◆ **EXCERPTED DATA**:
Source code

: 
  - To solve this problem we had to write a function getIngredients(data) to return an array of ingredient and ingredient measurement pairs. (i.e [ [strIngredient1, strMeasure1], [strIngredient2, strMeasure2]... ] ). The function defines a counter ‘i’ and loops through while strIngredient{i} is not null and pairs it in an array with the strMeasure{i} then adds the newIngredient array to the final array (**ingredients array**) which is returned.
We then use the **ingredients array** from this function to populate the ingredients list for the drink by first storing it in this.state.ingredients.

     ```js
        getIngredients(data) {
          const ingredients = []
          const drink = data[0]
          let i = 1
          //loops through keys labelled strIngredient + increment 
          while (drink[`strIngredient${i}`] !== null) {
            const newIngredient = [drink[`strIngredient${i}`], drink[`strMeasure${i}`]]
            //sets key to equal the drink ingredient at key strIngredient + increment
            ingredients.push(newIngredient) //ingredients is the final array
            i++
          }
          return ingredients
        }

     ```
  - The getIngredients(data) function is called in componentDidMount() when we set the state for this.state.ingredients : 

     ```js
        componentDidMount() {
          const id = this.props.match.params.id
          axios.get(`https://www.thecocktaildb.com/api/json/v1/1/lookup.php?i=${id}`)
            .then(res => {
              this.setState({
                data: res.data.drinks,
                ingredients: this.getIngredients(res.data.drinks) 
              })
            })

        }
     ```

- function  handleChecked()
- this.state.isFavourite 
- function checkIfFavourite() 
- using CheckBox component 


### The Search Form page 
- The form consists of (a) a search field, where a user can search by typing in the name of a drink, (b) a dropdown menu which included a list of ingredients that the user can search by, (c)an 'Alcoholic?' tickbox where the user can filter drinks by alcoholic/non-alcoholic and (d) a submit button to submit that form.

◆ **WHAT THE TASK REQUIRES**: Quote exactly the stretch of lines above that starts at the first one and ends at the line with "### The Search Form page", and nothing beyond it.

◆ **SOLUTION FOR THIS TASK**:
Source code

: 
  - To solve this problem we had to write a function getIngredients(data) to return an array of ingredient and ingredient measurement pairs. (i.e [ [strIngredient1, strMeasure1], [strIngredient2, strMeasure2]... ] ). The function defines a counter ‘i’ and loops through while strIngredient{i} is not null and pairs it in an array with the strMeasure{i} then adds the newIngredient array to the final array (**ingredients array**) which is returned.
We then use the **ingredients array** from this function to populate the ingredients list for the drink by first storing it in this.state.ingredients.

     ```js
        getIngredients(data) {
          const ingredients = []
          const drink = data[0]
          let i = 1
          //loops through keys labelled strIngredient + increment 
          while (drink[`strIngredient${i}`] !== null) {
            const newIngredient = [drink[`strIngredient${i}`], drink[`strMeasure${i}`]]
            //sets key to equal the drink ingredient at key strIngredient + increment
            ingredients.push(newIngredient) //ingredients is the final array
            i++
          }
          return ingredients
        }

     ```
  - The getIngredients(data) function is called in componentDidMount() when we set the state for this.state.ingredients : 

     ```js
        componentDidMount() {
          const id = this.props.match.params.id
          axios.get(`https://www.thecocktaildb.com/api/json/v1/1/lookup.php?i=${id}`)
            .then(res => {
              this.setState({
                data: res.data.drinks,
                ingredients: this.getIngredients(res.data.drinks) 
              })
            })

        }
     ```

- function  handleChecked()
- this.state.isFavourite 
- function checkIfFavourite() 
- using CheckBox component 


### The Search Form page 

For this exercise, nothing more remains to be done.